The Public Company Accounting Oversight Board turns out to be another regulatory group that Congress established to provide oversight on the auditing of public companies. This not for profit corporation is not a government agency. It does provide protection to the public and investors who are interested in the independent, accurate, and revealing audit reports that this group encourages. Besides this, the PCAOB oversees dealers and brokers’ audits in order to foster protection for investors. This includes oversight of compliance reports that federal security laws require from public corporations.
This accounting oversight board arose as a result of the Sabanes-Oxley Act of 2002. It mandated that the firms which audit public companies in the United States endure independent and external oversight for the first time ever. Before Congress passed this 2002 regulatory law, auditors were completely self regulating.
The PCAOB Board and chairman of this board are made up of five members who receive appointments to five year terms each from the SEC Securities and Exchange Commission. They select these individuals after consulting first with both the Secretary of the U.S. Treasury and the Federal Reserve System Chairman of the Board of Governors. Given this SEC appointing role, it is not surprising that the SEC also maintains oversight responsibilities for the PCAOB. As part of this oversight, they must approve the Board’s various standards, budget, and rules before they become final.
The SOX Act became amended by the Dodd-Frank Act. It created the necessary funding for all PCAOB pursued activities. This money mostly comes from the accounting support fees assessed annually on all publicly traded companies. These fees are actually figured from their average monthly market capitalization. Brokers and dealers are instead levied fees which are dependent on their quarterly average tentative net capital.
The mission of the PCAOB lies in providing oversight of public companies’ audits. This ensures that they prepare and deliver reliable, honest, and unbiased audit reports for the benefit of both the interested investors and members of the public. Along with this oversight role, the PCAOB monitors the broker dealers and their audits to encourage protecting investors from fraud. This includes monitoring their federal securities law required compliance reports filing.
PCAOB has a particular vision they seek to fulfill. Their overriding goal is to prove themselves a model for regulatory organizations everywhere. They seek to reduce the numbers of audit failures throughout the public securities markets in the United States, to improve the overall quality of audits, and to foster the public’s trust of auditing as a profession and the process of financial reporting itself. They aim to do this while utilizing cost efficient and cutting edged tools.
The PCAOB maintains two special advisory groups as part of its mandate. The first of these is the PCAOB Investor Advisor Group, also known by its acronym IAG. It presents advice and viewpoints to the general board pertaining to investor concerns and regarding work related matters and important policy issues.
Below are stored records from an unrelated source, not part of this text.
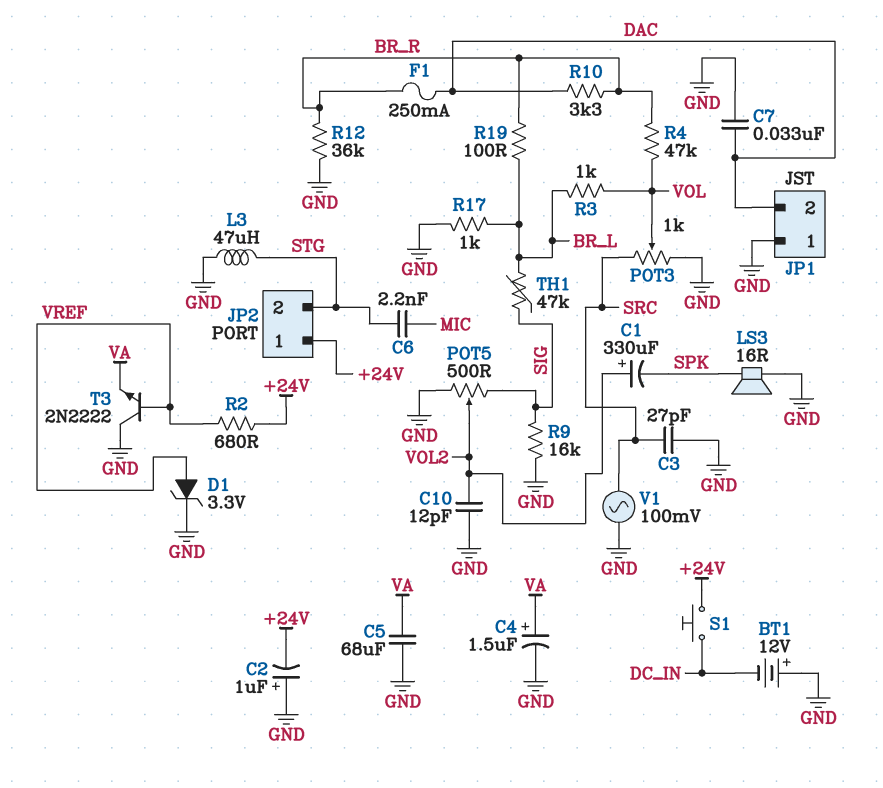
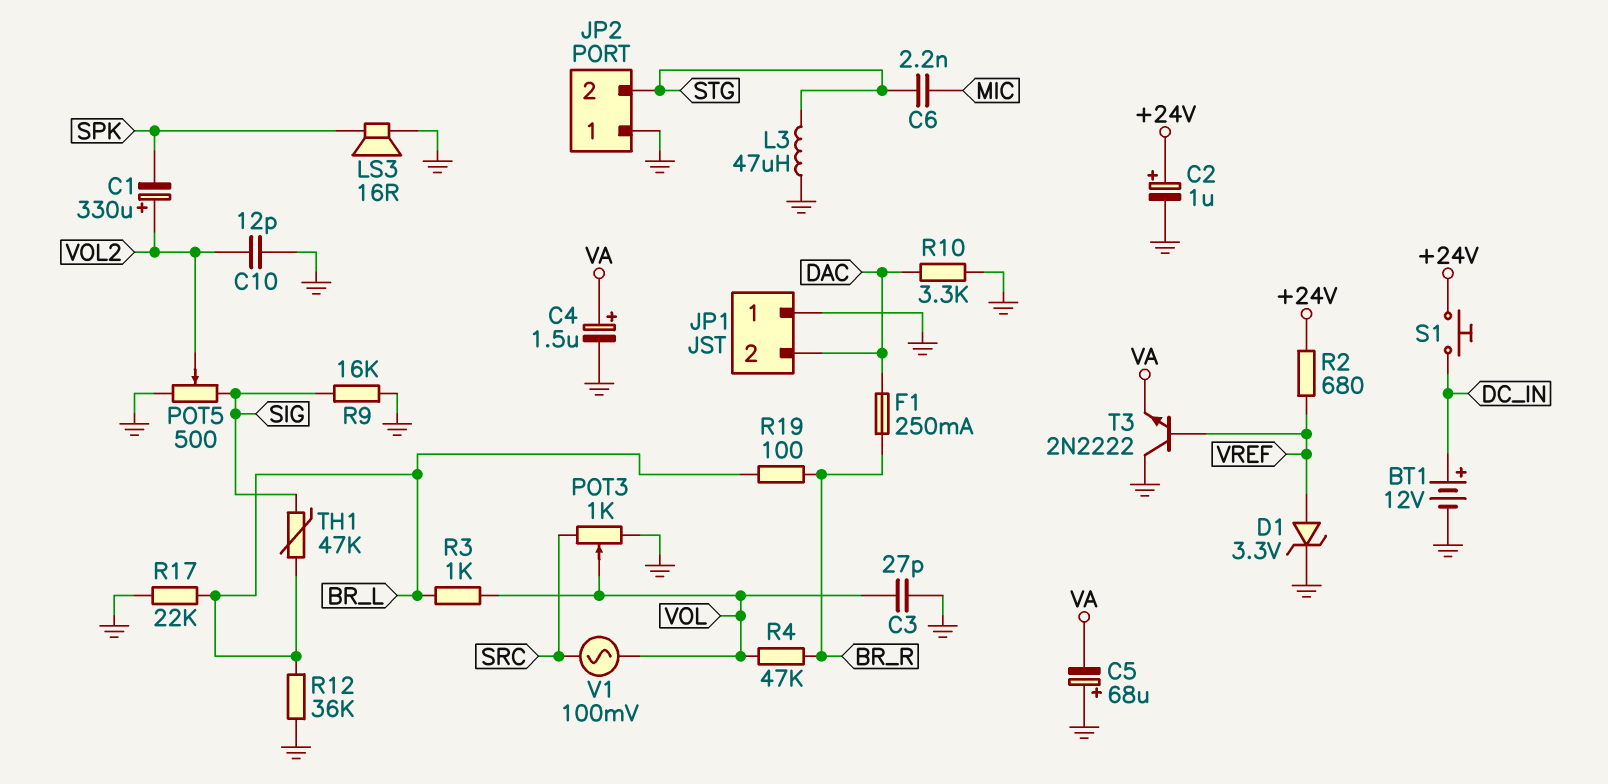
BT1: 12V (plus GND, minus DC_IN) -> 12V (plus DC_IN, minus GND)
C2: 1uF (plus GND, minus +24V) -> 1uF (plus +24V, minus GND)
C3: 27pF (GND, SRC) -> 27pF (GND, VOL)
C5: 68uF (GND, VA) -> 68uF (plus GND, minus VA)
C7: 33nF (DAC, GND) -> none
JP2 pin 1: +24V -> GND
R10: 3.3k (BR_R, DAC) -> 3.3k (DAC, GND)
R12: 36k (BR_R, GND) -> 36k (BR_L, GND)
R17: 1k (BR_L, GND) -> 22k (BR_L, GND)
V1: AC 100mV (GND, SRC) -> AC 100mV (SRC, VOL)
The board is able to count on the IAG to deliver it expert and quality insight and advice for carrying out its important mandate to safeguard investors as outlined in the Sarbanes-Oxley Act.
The board also relies on its Standing Advisory Group, refereed to by its acronym SAG. The SAG advises the board regarding standards of professional practice and continuing developments within the world of auditing. Among the members of the Standing Advisory Group are investors, auditors, executives of publicly traded companies, and other individuals. This SAG group holds meetings between two and three times each year. They are chaired by the Chief Auditor and Director of Professional Standards of the PCAOB.